▶ Working data:
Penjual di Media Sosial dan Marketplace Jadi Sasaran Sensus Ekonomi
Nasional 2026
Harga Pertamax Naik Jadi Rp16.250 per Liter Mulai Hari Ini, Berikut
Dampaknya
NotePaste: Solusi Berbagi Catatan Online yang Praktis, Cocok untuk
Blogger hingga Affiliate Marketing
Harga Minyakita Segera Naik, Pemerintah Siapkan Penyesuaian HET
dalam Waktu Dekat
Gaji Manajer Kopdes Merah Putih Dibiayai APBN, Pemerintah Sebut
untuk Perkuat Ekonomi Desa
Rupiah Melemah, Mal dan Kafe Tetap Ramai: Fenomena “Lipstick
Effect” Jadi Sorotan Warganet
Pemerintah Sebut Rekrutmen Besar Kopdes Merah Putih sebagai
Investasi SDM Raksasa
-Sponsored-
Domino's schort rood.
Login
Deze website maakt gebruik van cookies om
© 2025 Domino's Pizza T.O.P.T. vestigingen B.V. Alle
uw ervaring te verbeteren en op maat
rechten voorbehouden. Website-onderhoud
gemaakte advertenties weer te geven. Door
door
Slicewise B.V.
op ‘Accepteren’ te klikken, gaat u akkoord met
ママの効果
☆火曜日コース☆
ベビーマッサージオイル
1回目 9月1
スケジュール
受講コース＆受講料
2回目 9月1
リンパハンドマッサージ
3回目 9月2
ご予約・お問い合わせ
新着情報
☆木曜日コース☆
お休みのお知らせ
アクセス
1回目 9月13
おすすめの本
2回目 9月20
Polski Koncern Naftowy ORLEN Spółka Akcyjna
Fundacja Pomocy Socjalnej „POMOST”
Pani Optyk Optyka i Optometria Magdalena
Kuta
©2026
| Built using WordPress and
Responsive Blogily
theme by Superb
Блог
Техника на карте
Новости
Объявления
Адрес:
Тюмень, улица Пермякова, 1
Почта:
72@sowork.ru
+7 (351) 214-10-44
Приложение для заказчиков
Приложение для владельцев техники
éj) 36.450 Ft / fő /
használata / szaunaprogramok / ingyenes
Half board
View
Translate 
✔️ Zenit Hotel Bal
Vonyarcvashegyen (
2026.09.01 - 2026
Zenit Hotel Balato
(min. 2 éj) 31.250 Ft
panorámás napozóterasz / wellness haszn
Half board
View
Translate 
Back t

▶ What the exercise asks: From the entries above, copy each line holding "Приложение".

▶ Task response:
Приложение для заказчиков
Приложение для владельцев техники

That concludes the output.